In 1689, Maria dedicated the church to Cotroceni Monastery, of which her husband was ktetor. The building was damaged during the earthquakes of 1802, 1827, 1829 and 1838. Photographs taken in the mid-1850s by an Austrian soldier, part of an Imperial Austrian Army occupying the area during the Crimean War, reveal that the original bell tower remained, while only the base of the Pantocrator dome is visible, covered in tin. Soon afterward, and before 1868, the church underwent a radical repair, the bell tower being demolished and replaced by a wood and tin one.

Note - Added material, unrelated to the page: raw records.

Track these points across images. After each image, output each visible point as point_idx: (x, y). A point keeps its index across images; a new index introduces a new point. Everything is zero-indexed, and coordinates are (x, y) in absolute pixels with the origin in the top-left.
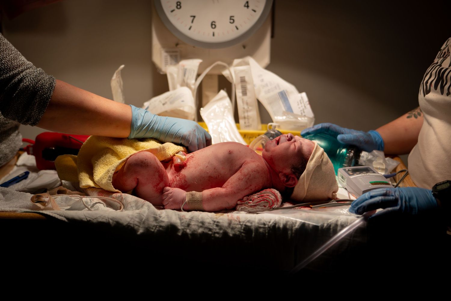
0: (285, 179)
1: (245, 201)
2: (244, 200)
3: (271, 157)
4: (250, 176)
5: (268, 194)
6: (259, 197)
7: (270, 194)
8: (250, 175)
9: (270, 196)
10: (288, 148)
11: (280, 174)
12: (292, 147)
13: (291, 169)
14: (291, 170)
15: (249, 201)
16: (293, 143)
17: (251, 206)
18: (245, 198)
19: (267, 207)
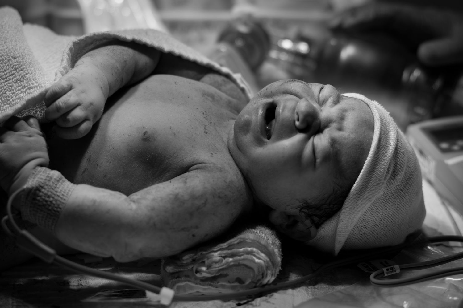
1: (187, 265)
2: (185, 262)
4: (205, 204)
5: (249, 249)
6: (224, 257)
7: (255, 249)
8: (206, 200)
9: (255, 256)
15: (199, 267)
17: (204, 280)
18: (185, 257)
19: (247, 283)
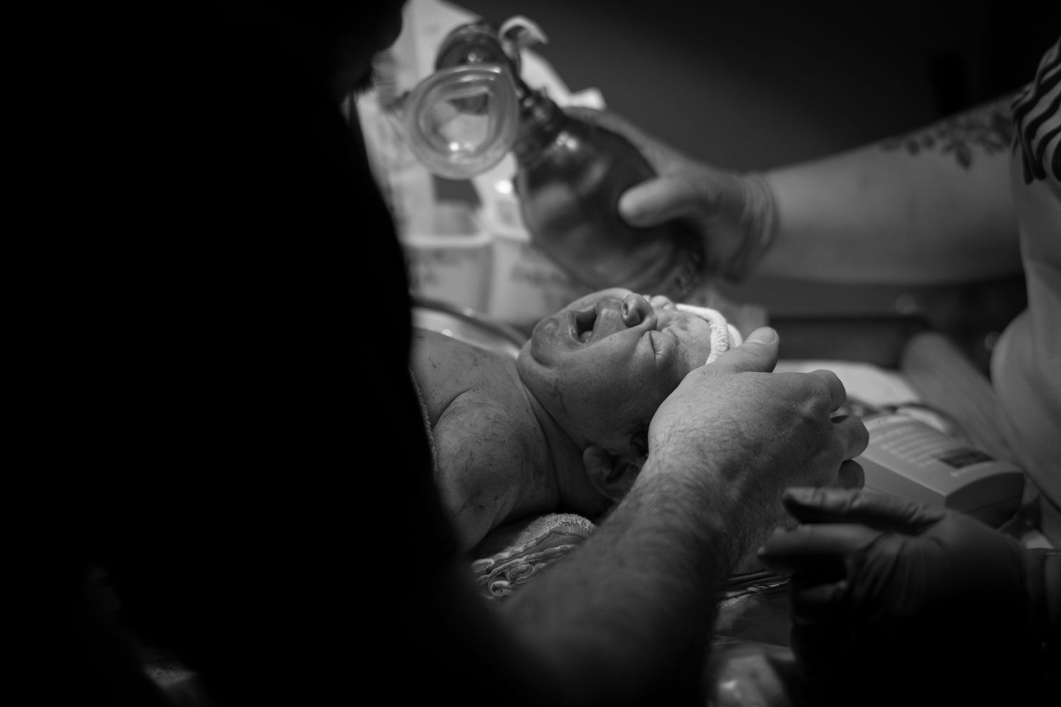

Another repair took place in 1869, followed by a renovation in 1906. Declared a historic monument in 1915, it underwent maintenance work between 1920; and 1951. Not being greatly affected by the 1940 earthquake, the repairs were minor. Further work took place after the 1977 earthquake, and an ample restoration was undertaken between 1998 and 2004.

==Description==

The church is shaped like a rectangular ship, typical of princely court chapels. It has very thick walls and measures 26.5 meters wide by 9 meters long, rising to a height of 9.3 meters at the pediment. Entry is made through the portico open along the entire western facade; the bell tower rises above the narthex. The portico has five frontal arches and two on each side; these rest on stone columns with octagonal pillars, also found in several other churches from the reign of Șerban Cantacuzino. The bases and capitals are carved with ornamental motifs of Middle Eastern origin. The door, leading into the narthex, is carved with floral designs. The 1683 pisanie sits above, complete with an eagle, the symbol of Wallachia. The narthex is nearly square and has a spherical ceiling. The original base of the octagonal bell tower is square, with a large gutter; the structure linking base and tower is typical of the late 17th century. Three arches on octagonal columns lead to the nave.

The extended nave features a vaulted ceiling. The Pantocrator dome was demolished at some point between 1802-1838 and 1854–1856; for some time, only the original base remained on the exterior, above which a bell-shaped protective roof was mounted. The altar apse is semicircular on the interior and seven-sided on the exterior, fairly rare for the period. The original fresco, done in a harmony of red, black and gold, was restored in the 1970s. The exterior was plastered from the beginning, but for a long time, this was removed and the inner layer of brick exposed. In 2003, the facades were again covered in plaster and painted white, leaving visible two distinct halves, upper and lower. The former has a series of arched panels. The two are divided by a string course with two rows of sawtooth-like bricks. The original lower windows have stone frames in Moldavian style; above, there are eight small windows. The structure is surrounded by a strong brick base, which was one meter below ground level when it was uncovered and restored in 2004.

The church is listed as a historic monument by Romania's Ministry of Culture and Religious Affairs.